A bombshell paper was published on Saturday which shows that the Spike Protein of SARS-CoV-2 causes platelets to actually DEFORM in vivo upon exposure.
Here, we report the direct observation of the interactions between S protein and platelets. Live imaging shows that the S protein triggers platelets to deform dynamically, in some cases, leading to their irreversible activation. Cellular cryo-electron tomography reveals dense decorations of S protein on the platelet surface, inducing filopodia formation. Hypothesizing that S protein binds to filopodia-inducing integrin receptors, we tested the binding to RGD motif-recognizing platelet integrins and find that S protein recognizes integrin αvβ3. Our results infer that the stochastic activation of platelets is due to weak interactions of S protein with integrin, which can attribute to the pathogenesis of COVID-19 and the occurrence of rare but severe coagulopathies.

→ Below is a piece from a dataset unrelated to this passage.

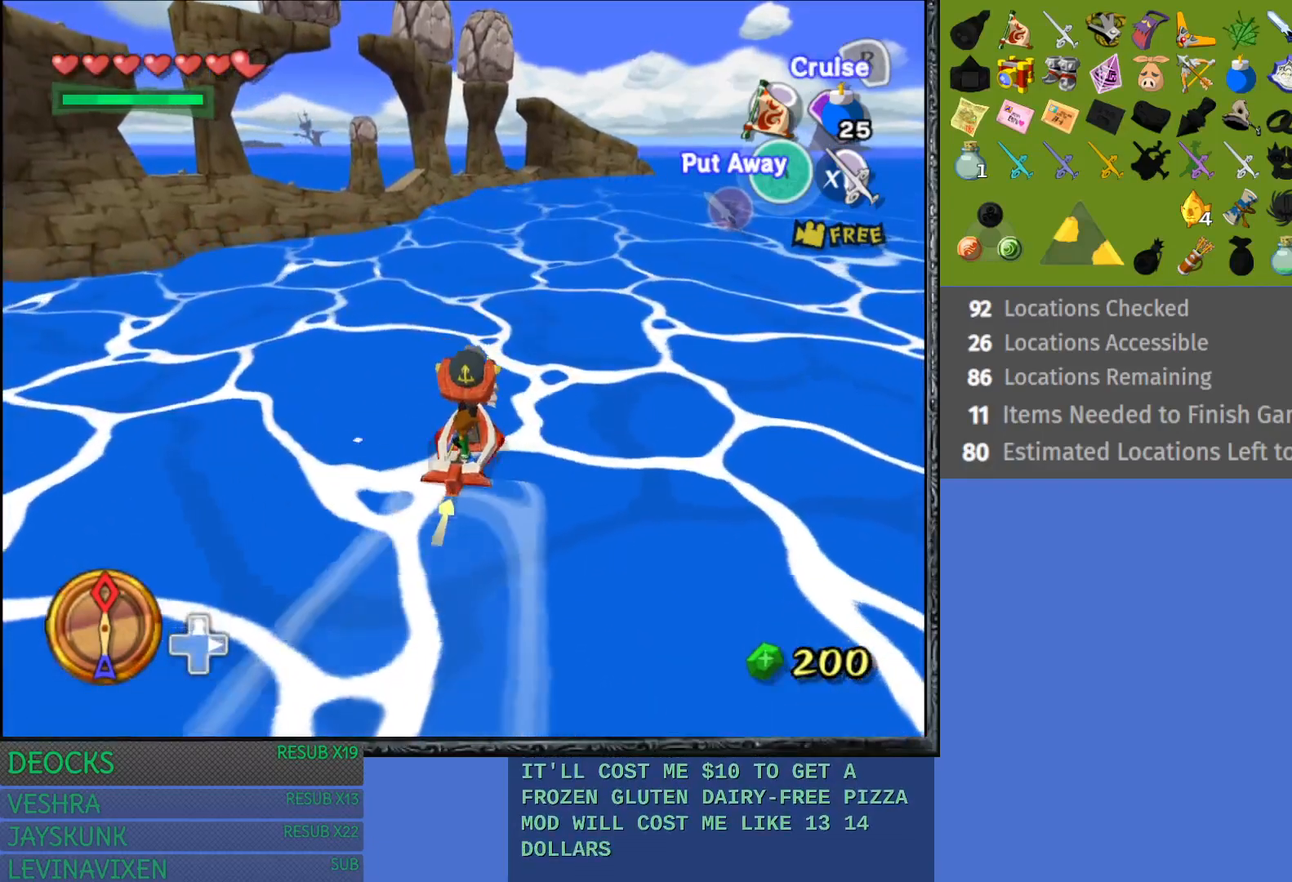
{"buttons": [], "left_stick": "center", "right_stick": "center", "events": []}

This deformation is caused by ACTIN REMODELING via integrin receptor binding.
We hypothesized that the binding of the SARS-CoV-2 is mediated by integrin receptors based on the following reasons; (1) the activation of platelets is governed by filopodia formation, (2) filopodia formation is initiated by integrin receptors, (3) the major receptors on the platelets are integrin receptors and (4) SARS-CoV-2 S protein contains a RGD sequence in the RBD, which is recognized by a subtype of integrin, and therefore we tested the interaction of platelet-expressed integrins with S protein.
Direct Cryo-ET observation of platelet deformation induced by SARS-CoV-2 spike protein
Now, integrin receptors are ubiquitous, and also expressed in the heart. This immediately brought to mind how COCAINE affects the heart. It can REMODEL CELLS IN THE SAME WAY (also related to integrin receptors)!

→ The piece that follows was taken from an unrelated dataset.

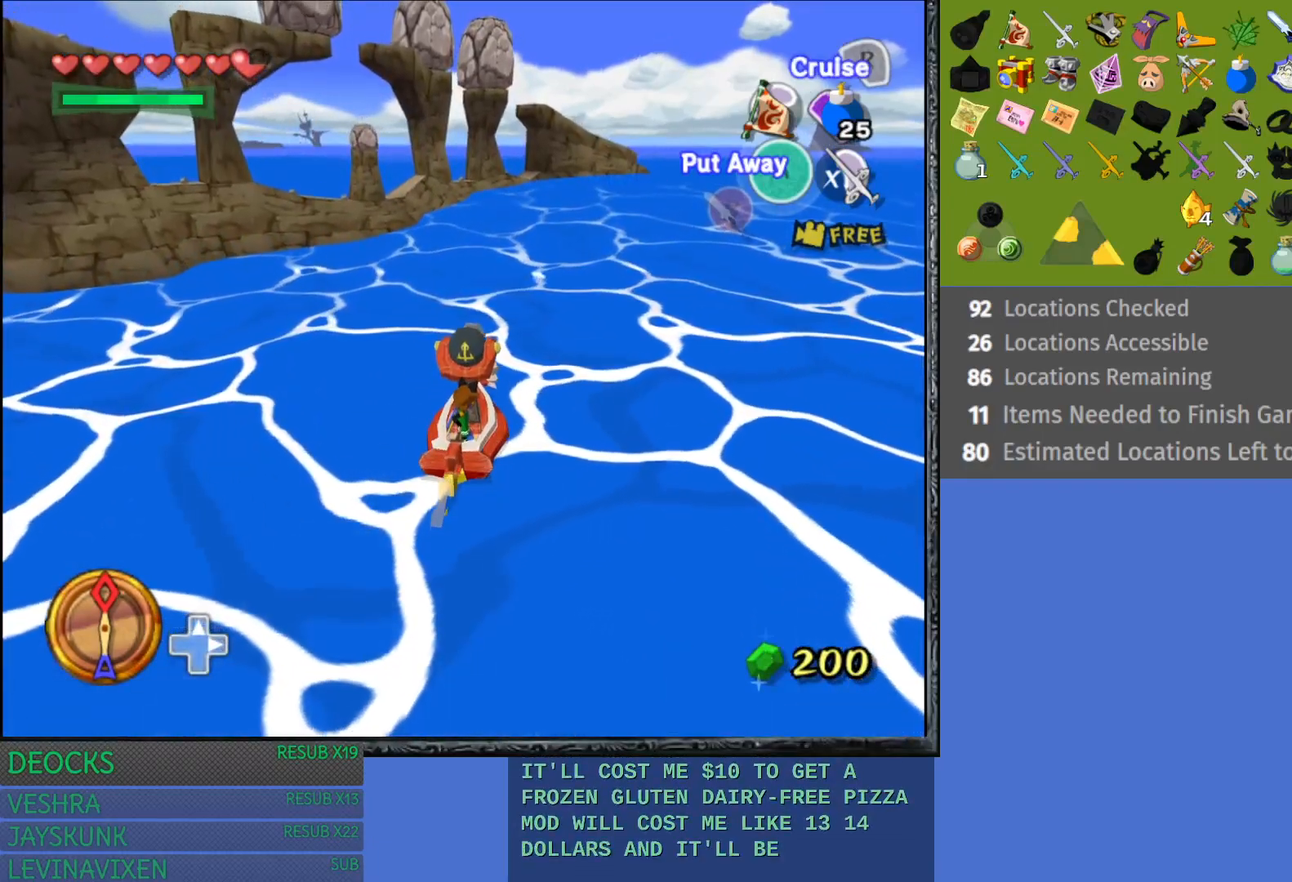
{"buttons": [], "left_stick": "center", "right_stick": "center", "events": [[233, "TRIANGLE", "down"], [317, "TRIANGLE", "up"]]}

An earlier study by Welder et al. demonstrated the toxic effects of cocaine in primary cultures of rat cardiac muscle and reported that treatments of 1 x 10-3 M (1000 µM) mediated enhanced vacuolisation, granulation, pseudopodia formation and lactate dehydrogenase release, the latter of which has been shown to represent a clinical signature for cocaine induced cardiotoxicity and apoptotic cell damage.
Cocaine downregulated phosphorylation of cofilin, decreased expression of adhesion modulators (integrin-β3) and increased expression of ezirin within three hours of 1 µg/mL treatments. These functional responses were associated with changes in cellular morphology, including alterations in membrane stability and a stellate-like phenotype with less compaction between cells. Higher dose treatments of cocaine (5–10 µg/mL) were associated with significant cardiomyocyte cell death (p < 0.05) and loss of cellular architecture. These results highlight the importance of cocaine in mediating cardiomyocyte function and cytotoxicity associated with the possible loss of intercellular contacts required to maintain normal cell viability, with implications for cardiotoxicity relating to hypertrophy and fibrogenesis.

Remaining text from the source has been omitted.